Francey! You must be a saint!


Francey! You must be a saint!

Margaret Rossiter

When Franceska (called Francey from here on), told me about her first job, my immediate and sincere response was: “You must be a saint.”  

She is a young German woman, a friend of my grandchildren, and she briefly visited me during the last few days of her holiday in Ireland.

She is an outgoing cheerful young woman and she greatly enjoyed that holiday: swimming in the sea, hill-walking, sightseeing, joining in the singing in singing pubs. And now she was returning to a large German city to look for living accommodation so that she could take up her first job in her chosen career.

And the job? Teaching in a “special needs school.” Well, while that may be a challenging job, it didn’t exactly merit the qualification of sainthood! Francey, however, was going to teach in a very special department in the special needs school.

She would teach students who had been excluded from the normal schools because of their behaviour. They had been consistenly disruptive, aggressive, uncontrollable, anti-social and had not only made normal teaching difficult for their teachers, but had also affected the concentration and wellbeing of their fellow students.

They had already been through the full gamut of assessments at the stage when they were being transferred to the very special department of the special school where Francey would teach: psychological health - mental and physical. They had received counselling, extra tuition, encouragement. They had no indications of either physical or mental impairment. They just did not “fit in” so now it was over to Francey and her colleagues, whose job it would be to try to so modify their behaviour that they could return again to normal school. Phew! (Here insert my observation: “You must be a saint!)

Francey laughed at the observation. She had completed a long training period of six years in qualifying for a chosen career which she thought would be challenging, interesting and rewarding. She had first qualified as a teacher in the German equivalent of our primary schools, and she then embarked on further studies which included psychology, speech therapy, play therapy, conflict- management, and practical on-the-job work under the direction of an experienced teacher.

Talking with her made me think back to my own very long-ago school days, in very large classes, and the few (the very, very few) fellow-students that I can recall, whose behaviour was such that they were labelled “very bold girls.”

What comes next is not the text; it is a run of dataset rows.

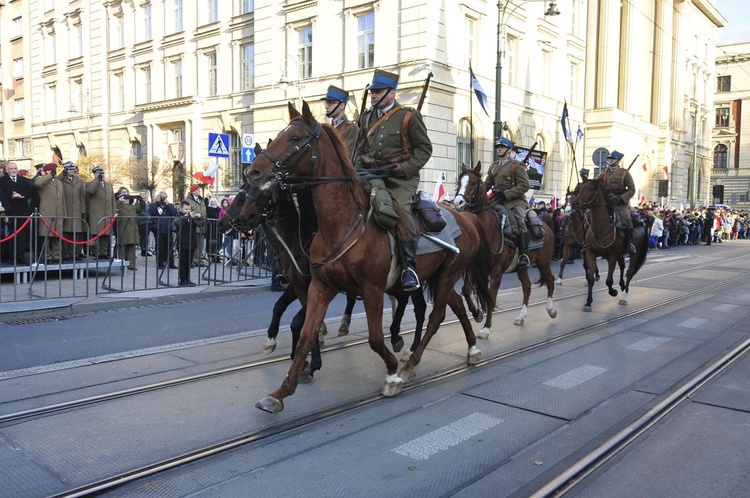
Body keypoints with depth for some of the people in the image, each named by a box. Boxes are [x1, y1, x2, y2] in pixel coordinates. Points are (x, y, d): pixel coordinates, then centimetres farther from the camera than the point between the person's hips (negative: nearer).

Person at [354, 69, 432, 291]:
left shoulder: (409, 116, 1)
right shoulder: (367, 118, 16)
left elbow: (424, 148, 0)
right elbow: (361, 150, 23)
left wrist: (405, 169, -14)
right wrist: (359, 171, 4)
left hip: (400, 177, -5)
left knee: (400, 207, -29)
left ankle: (409, 267, -23)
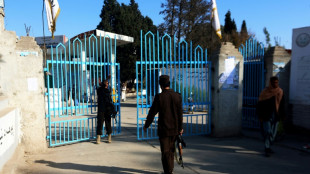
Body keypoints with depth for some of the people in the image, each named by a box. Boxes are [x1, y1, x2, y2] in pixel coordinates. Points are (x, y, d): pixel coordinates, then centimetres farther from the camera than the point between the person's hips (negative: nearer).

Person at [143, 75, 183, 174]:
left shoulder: (159, 97, -14)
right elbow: (180, 114, 3)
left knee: (165, 152, 5)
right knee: (171, 150, 21)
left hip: (163, 129, -5)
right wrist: (180, 128, 13)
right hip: (175, 129, 5)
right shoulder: (177, 96, -3)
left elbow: (152, 113, -9)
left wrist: (146, 126, 4)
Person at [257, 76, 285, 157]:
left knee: (273, 133, 11)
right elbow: (260, 104, -7)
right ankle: (267, 149, 0)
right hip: (267, 116, -5)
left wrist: (282, 115, 8)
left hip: (276, 116, 5)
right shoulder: (265, 92, -8)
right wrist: (260, 116, -10)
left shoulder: (280, 91, 5)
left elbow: (282, 104, 11)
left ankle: (268, 147, 29)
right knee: (268, 132, -9)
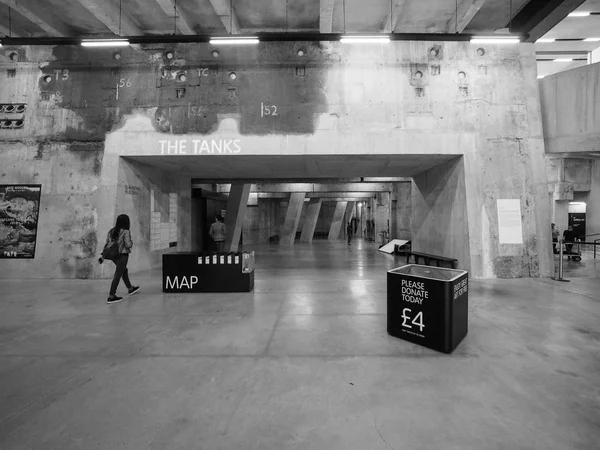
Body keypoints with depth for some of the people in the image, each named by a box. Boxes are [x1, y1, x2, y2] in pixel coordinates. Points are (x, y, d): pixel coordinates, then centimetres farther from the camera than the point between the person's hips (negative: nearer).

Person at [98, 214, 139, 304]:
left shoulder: (111, 231, 6)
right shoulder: (125, 232, -15)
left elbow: (106, 244, 8)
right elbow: (128, 245, -18)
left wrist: (103, 256, 11)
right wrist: (131, 242, 4)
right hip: (122, 255, -8)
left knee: (124, 270, 24)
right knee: (117, 275, -1)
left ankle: (130, 288, 39)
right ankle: (111, 297, 3)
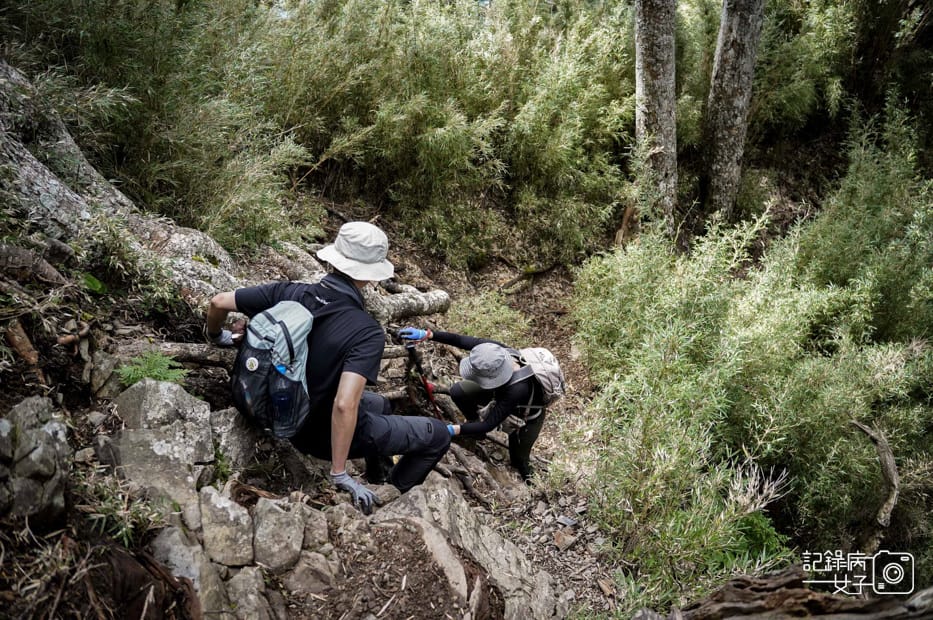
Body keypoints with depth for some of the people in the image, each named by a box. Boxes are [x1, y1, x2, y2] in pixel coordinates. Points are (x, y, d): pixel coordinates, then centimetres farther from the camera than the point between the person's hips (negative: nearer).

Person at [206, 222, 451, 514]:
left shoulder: (289, 293, -14)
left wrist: (217, 337, 15)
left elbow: (217, 303, -7)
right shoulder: (367, 333, -30)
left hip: (288, 413, 7)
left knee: (379, 405, 32)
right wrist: (339, 474, -28)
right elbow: (345, 406, -39)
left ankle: (375, 480, 46)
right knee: (438, 435, 6)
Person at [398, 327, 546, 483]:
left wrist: (453, 430, -50)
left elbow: (489, 425, -41)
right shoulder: (497, 351, -35)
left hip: (528, 416, -5)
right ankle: (475, 421, 19)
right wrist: (426, 334, -38)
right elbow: (461, 340, -28)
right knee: (457, 392, -11)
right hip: (502, 389, 5)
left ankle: (524, 475, 40)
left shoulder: (518, 390, -47)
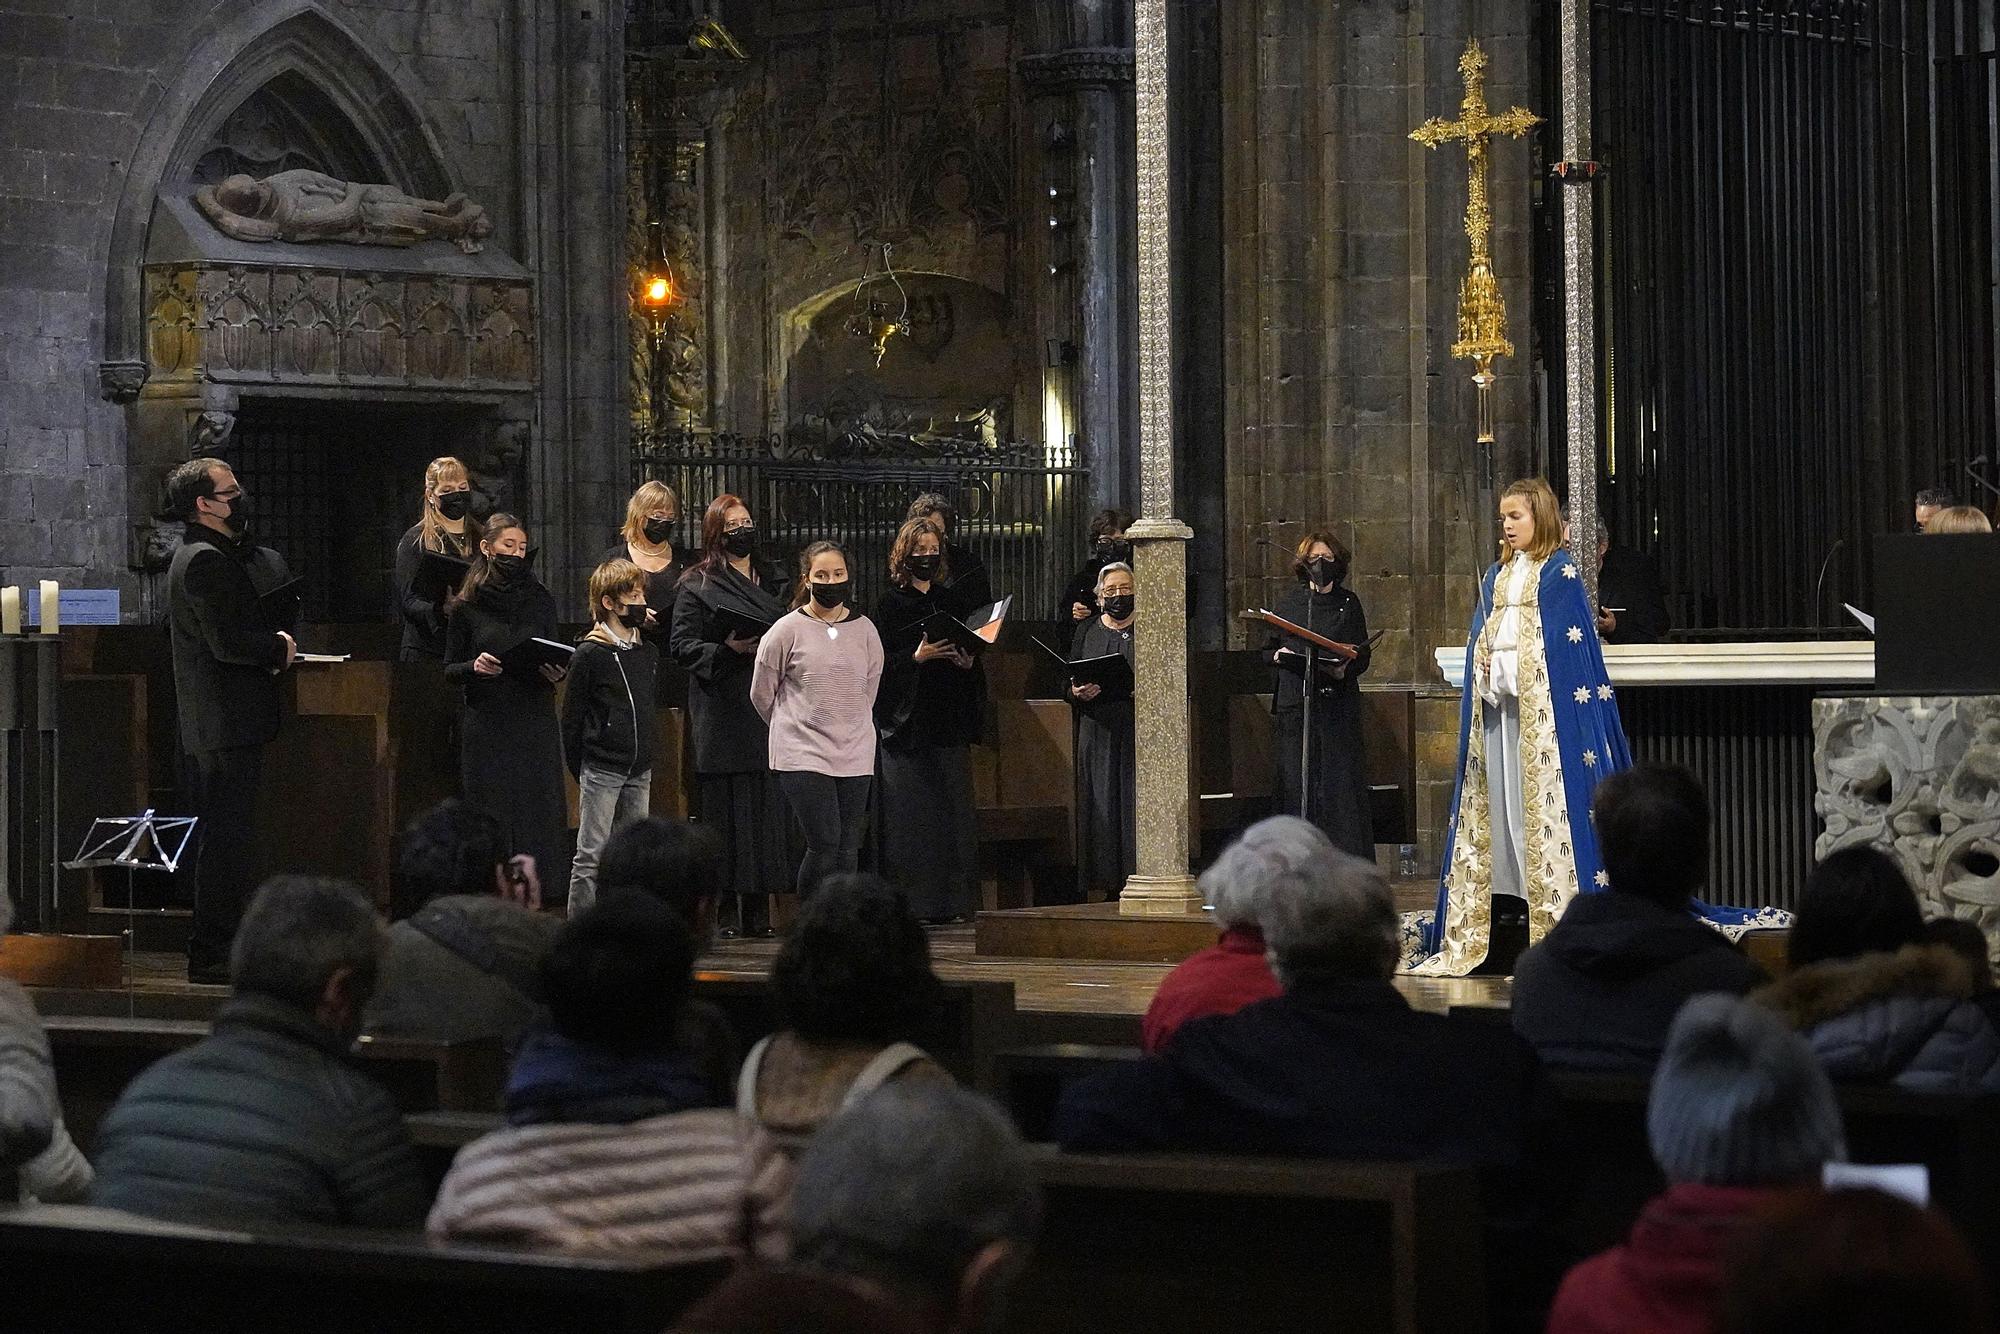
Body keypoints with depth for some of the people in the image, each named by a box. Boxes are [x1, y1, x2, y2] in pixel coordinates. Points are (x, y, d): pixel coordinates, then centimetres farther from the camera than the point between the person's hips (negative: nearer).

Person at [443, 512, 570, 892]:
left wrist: (556, 673, -6)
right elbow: (449, 669, 6)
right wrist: (474, 667, -14)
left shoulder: (541, 601, 9)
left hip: (535, 725, 2)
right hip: (487, 727, -2)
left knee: (538, 813, -2)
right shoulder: (467, 607, 3)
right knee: (492, 818, -3)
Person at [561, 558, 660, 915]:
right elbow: (572, 716, -5)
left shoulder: (650, 651, 10)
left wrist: (647, 745, 14)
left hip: (639, 769, 6)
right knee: (590, 856, -4)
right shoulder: (590, 654, -8)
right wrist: (578, 767, -4)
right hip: (601, 768, -6)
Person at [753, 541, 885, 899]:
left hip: (855, 756, 4)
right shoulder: (788, 630, -4)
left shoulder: (864, 629, 6)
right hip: (803, 755, -4)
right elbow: (762, 694, 6)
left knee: (847, 849, 3)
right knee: (824, 843, -12)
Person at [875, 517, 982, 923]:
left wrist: (967, 662, -1)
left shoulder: (951, 602, 15)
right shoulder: (891, 604, 0)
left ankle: (950, 901, 6)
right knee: (911, 815, -6)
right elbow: (880, 663, -7)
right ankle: (911, 902, -4)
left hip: (949, 721, 5)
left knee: (953, 811, 2)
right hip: (907, 721, -5)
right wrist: (918, 657, -20)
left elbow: (972, 658, 20)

In those days, when psychology was a different concept, therapies and extra-curriculars unknown, their treatment was peremptory and brisk. They were relegated to “the corner,” facing the wall, their backs to the class, or they were sent to stand in the corridor, where they would meet the wrath of Sister Principal. They sometimes were given desks at the very back of the class, where they were ignored and did their own thing. Eventually, and usually as we progressed from third to fourth classes, they dropped out of school and just did not return after the summer holidays.

What their subsequent lives were like was largely unknown. Maybe they were very successful in whatever capacity they chose to work. Some of the most brilliant thinkers and achievers have been people who did not conform to the routine of traditional schooling. Or, maybe on the other hand, they had already been so affected by unidentified or unacknowledged trauma, physical or mental abuse, extreme poverty or misunderstanding, that their lives were already blighted. Sometimes, in a future life, when I was reporting criminal trials in our courts, I found myself thinking of them, as fragments of the grim histories were revealed of recidivist offenders whose destiny it was to spend most of their lives in prison.

We, in Ireland, do have some facilities (too few many people would say!) for the education of some children who may experience specific difficulties in learning. And many large schools allocated a special class, and a special teacher, in helping some children who may have problems in keeping up with the normal average class progress, sometimes in just one subject.

A now retired Irish teacher of such a class had some interesting comments to make on her experience over many years. The first thing she had to try to do, she told me, was to get many children to just sit down, and to bring down the level of their voices. They shouted at each other. They were at each other. They were unable to sit still and to control their jerky movements for even a few minutes.

 She concluded that, in the home environment, they had never been asked to remain at the table until everybody else had finished a meal. And the shouting she attributed to the fact that the TV and radio were permanently switched on, even though nobody was listening, and consequently you had to shout in order to be heard. “When you can get children to sit reasonably still for even a few minutes, and when the volume of the voice is reduced to normal level, you have some hope of achieving concentration,” she said.

Meeting her, and having spoken to the retired Irish “Special Needs” teacher, I realised the value of the work which they do. They change lives. Yet the extent of that slow, patient dedication is unknown and unacknowledged in public perception.

All of which makes me still think that Francey and her colleagues are saints!